[Dataset content Boundary: Start]

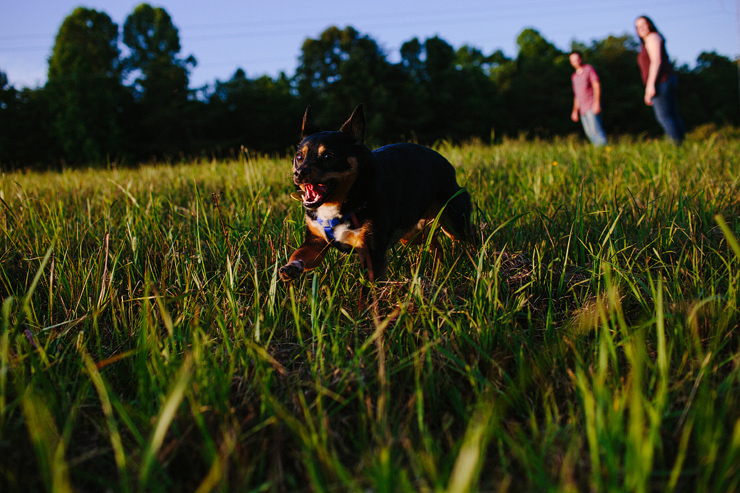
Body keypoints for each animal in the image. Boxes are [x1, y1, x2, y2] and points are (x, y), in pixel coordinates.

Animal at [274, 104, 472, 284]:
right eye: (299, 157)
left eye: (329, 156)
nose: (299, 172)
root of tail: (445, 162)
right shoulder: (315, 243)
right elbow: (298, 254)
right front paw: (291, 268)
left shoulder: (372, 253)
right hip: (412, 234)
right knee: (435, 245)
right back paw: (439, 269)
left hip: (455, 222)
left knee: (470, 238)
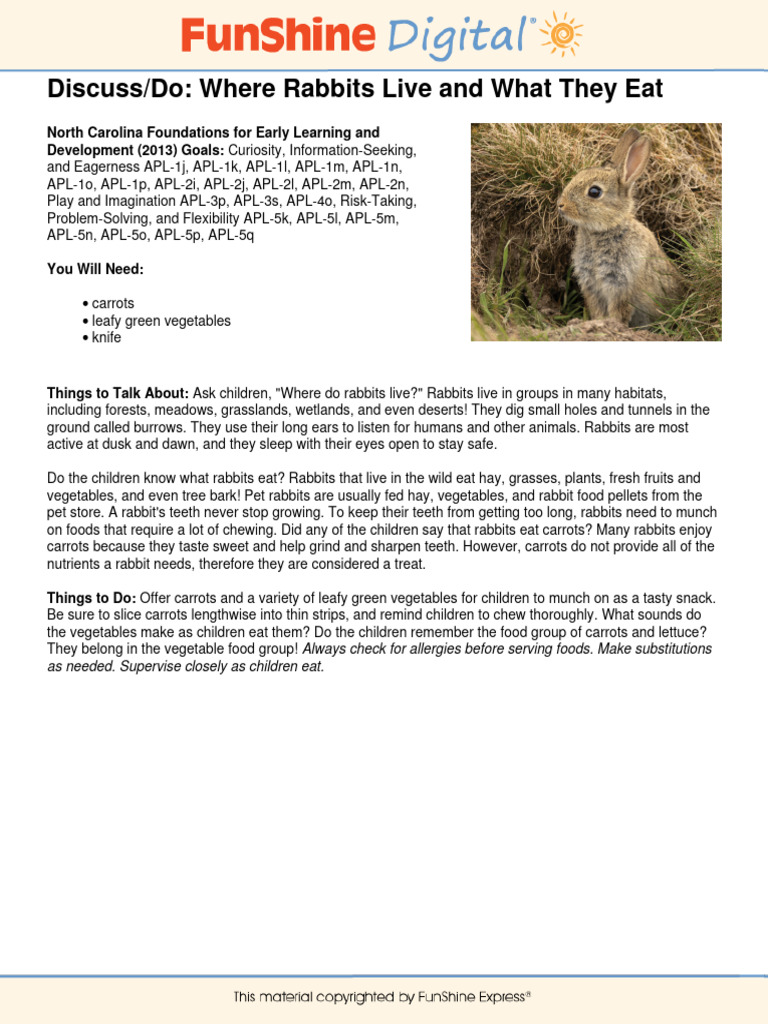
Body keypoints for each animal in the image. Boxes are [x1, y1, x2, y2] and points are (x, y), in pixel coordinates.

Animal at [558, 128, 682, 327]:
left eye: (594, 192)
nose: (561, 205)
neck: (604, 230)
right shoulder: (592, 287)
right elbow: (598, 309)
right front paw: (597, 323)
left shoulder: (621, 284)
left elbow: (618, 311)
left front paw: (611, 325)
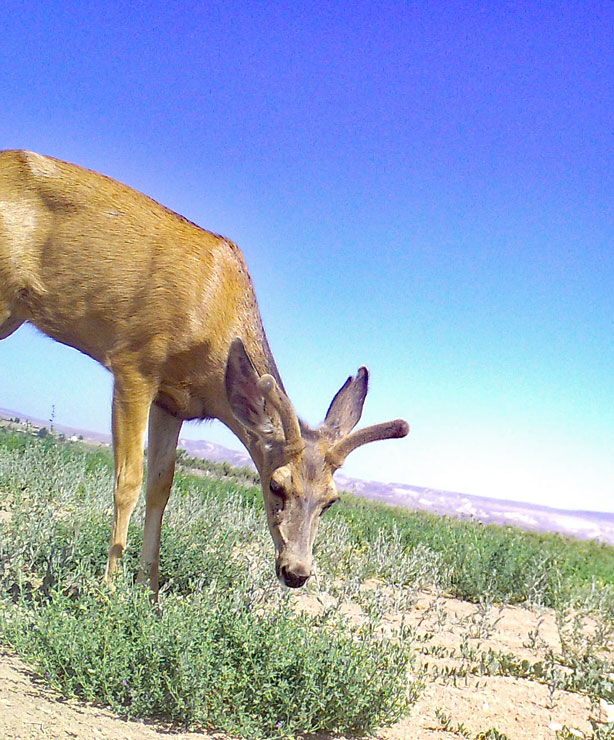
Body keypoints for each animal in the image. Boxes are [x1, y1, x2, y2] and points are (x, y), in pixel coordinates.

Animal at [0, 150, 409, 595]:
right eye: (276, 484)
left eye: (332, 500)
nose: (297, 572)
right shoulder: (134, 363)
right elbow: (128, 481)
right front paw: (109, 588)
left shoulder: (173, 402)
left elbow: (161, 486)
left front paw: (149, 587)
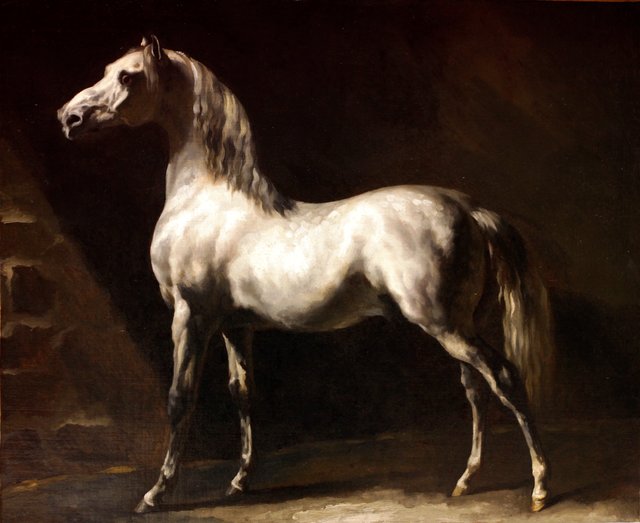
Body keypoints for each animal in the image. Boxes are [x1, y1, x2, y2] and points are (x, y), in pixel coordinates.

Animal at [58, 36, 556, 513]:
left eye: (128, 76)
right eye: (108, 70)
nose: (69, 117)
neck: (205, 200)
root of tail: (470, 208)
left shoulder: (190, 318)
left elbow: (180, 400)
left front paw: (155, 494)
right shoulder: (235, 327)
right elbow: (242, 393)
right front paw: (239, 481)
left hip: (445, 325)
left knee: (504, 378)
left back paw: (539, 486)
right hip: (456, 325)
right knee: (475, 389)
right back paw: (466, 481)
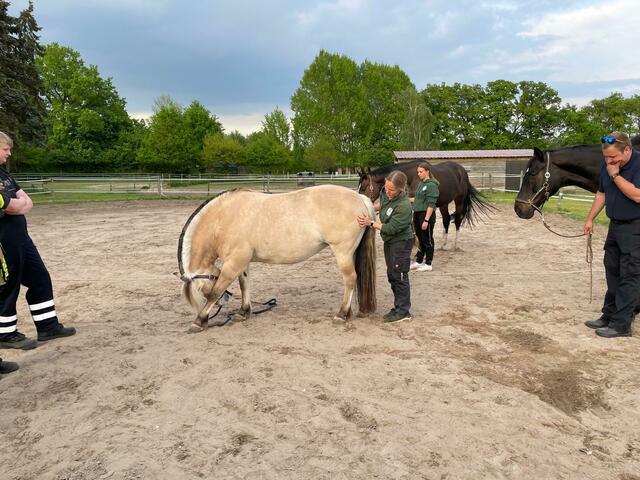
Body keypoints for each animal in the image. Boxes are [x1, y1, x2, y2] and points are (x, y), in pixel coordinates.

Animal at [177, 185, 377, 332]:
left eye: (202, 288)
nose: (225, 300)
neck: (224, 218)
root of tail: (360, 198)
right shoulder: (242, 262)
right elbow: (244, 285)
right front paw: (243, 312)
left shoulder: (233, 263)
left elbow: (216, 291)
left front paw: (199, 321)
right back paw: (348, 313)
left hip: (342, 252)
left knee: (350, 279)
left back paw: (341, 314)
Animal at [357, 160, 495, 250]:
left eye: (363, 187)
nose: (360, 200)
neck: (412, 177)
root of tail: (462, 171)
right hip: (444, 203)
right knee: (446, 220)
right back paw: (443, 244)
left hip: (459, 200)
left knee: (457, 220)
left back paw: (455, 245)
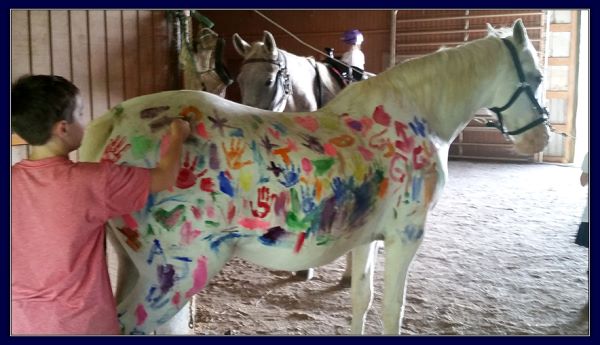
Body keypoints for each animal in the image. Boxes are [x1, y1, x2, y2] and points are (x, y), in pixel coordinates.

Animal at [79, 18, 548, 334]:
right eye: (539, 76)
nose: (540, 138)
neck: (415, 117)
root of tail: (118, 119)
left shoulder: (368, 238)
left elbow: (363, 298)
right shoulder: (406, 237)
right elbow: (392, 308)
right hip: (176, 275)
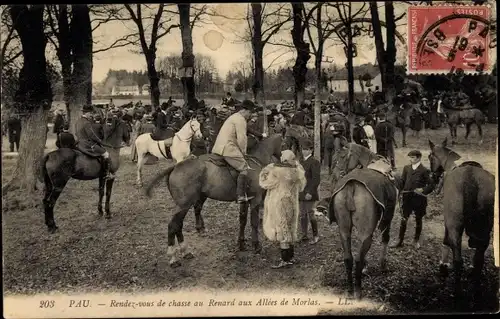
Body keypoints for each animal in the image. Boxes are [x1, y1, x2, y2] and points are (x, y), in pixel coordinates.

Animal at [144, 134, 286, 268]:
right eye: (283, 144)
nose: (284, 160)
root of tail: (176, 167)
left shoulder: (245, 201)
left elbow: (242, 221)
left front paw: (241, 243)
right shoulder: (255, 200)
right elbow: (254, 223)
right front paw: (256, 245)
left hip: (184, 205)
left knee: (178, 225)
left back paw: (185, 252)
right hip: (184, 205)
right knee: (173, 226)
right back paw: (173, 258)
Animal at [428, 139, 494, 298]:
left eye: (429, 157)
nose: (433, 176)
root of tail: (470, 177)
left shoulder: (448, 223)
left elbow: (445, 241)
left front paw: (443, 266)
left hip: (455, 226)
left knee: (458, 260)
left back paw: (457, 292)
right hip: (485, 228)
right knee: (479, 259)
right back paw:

[Dataset content Boundary: End]

Problem statement: Every entry above is to be set down exactly; the pictures are to be left out.

Exercise answer:
Body keypoints for each animal in the image. Boxes are [x1, y1, x2, y2] and points are (x, y), in pixel coordinates.

Animal at [274, 104, 472, 284]:
right eye: (299, 157)
left eye: (329, 156)
nose: (299, 172)
root of tail: (445, 162)
right shoulder: (315, 243)
right elbow: (298, 254)
right front paw: (291, 268)
left shoulder: (372, 253)
right hip: (412, 234)
right knee: (435, 245)
right back paw: (439, 269)
left hip: (455, 222)
left knee: (470, 238)
Body keypoints for each animal in the image. Boxes are [x1, y1, x2, y2] and points are (x, y), in pixel coordinates.

Animal at [558, 128, 682, 327]:
left eye: (594, 192)
nose: (561, 205)
neck: (604, 230)
right shoulder: (592, 287)
right elbow: (598, 309)
right front paw: (597, 323)
left shoulder: (621, 284)
left elbow: (618, 311)
left front paw: (611, 325)
Body keypoints for each animal in the image. Boxes are [x1, y1, x2, y2] and points are (x, y), in pixel coordinates.

Animal at [0, 150, 409, 595]:
right eye: (276, 484)
left eye: (332, 500)
nose: (297, 572)
right shoulder: (134, 363)
right elbow: (128, 481)
right front paw: (109, 588)
left shoulder: (173, 402)
left elbow: (161, 486)
left front paw: (149, 587)
Body keypoints for each animal in the image. Boxes are [x1, y1, x2, y2] and points are (x, y), in pixel coordinates.

Animal at [58, 36, 556, 513]:
left eye: (128, 76)
right eye: (108, 70)
nose: (69, 117)
neck: (205, 200)
root of tail: (470, 208)
left shoulder: (190, 318)
left elbow: (180, 400)
left front paw: (155, 494)
right shoulder: (235, 327)
right elbow: (242, 393)
right front paw: (239, 481)
left hip: (445, 325)
left knee: (504, 378)
left back paw: (539, 486)
right hip: (456, 325)
right knee: (475, 389)
right back paw: (466, 481)
Body keypoints for each animal in the image. Boxes are [x1, y1, x2, y2] and points are (x, y), in pixel coordinates.

Animal at [177, 185, 377, 332]:
left eye: (202, 288)
nose: (225, 300)
neck: (224, 218)
root of tail: (360, 198)
right shoulder: (242, 262)
right elbow: (244, 285)
right front paw: (243, 312)
left shoulder: (233, 263)
left elbow: (216, 291)
left front paw: (199, 321)
right back paw: (348, 313)
left hip: (342, 252)
left knee: (350, 279)
left back paw: (341, 314)
Animal at [357, 160, 495, 250]:
left eye: (363, 187)
nose: (360, 200)
neck: (412, 177)
root of tail: (462, 171)
right hip: (444, 203)
right knee: (446, 220)
right back paw: (443, 244)
left hip: (459, 200)
left knee: (457, 220)
left back paw: (455, 245)
Body keypoints for each animal in the image. Boxes are [x1, y1, x2, y2] and points are (x, y), in pixel coordinates.

Animal at [79, 18, 548, 334]:
right eye: (539, 76)
nose: (540, 138)
neck: (415, 117)
root of tail: (118, 119)
left shoulder: (368, 238)
left elbow: (363, 298)
right shoulder: (406, 237)
right elbow: (392, 308)
right hip: (176, 275)
Body keypoints for each animal in the image. Boxes are [x1, y1, x2, y2] and points are (x, y), in pixel coordinates.

Animal at [144, 134, 286, 268]:
right eye: (283, 144)
nose: (284, 160)
root of tail: (176, 167)
left shoulder: (245, 201)
left elbow: (242, 221)
left front paw: (241, 243)
right shoulder: (255, 200)
right elbow: (254, 223)
right front paw: (256, 245)
left hip: (184, 205)
left knee: (178, 225)
left back paw: (185, 252)
right hip: (184, 205)
right knee: (173, 226)
right back paw: (173, 258)
Animal at [428, 139, 494, 298]:
left eye: (429, 157)
nose: (433, 176)
root of tail: (470, 177)
left shoulder: (448, 223)
left elbow: (445, 241)
left front paw: (443, 266)
left hip: (455, 226)
left knee: (458, 260)
left back paw: (457, 292)
right hip: (485, 228)
right knee: (479, 259)
right back paw:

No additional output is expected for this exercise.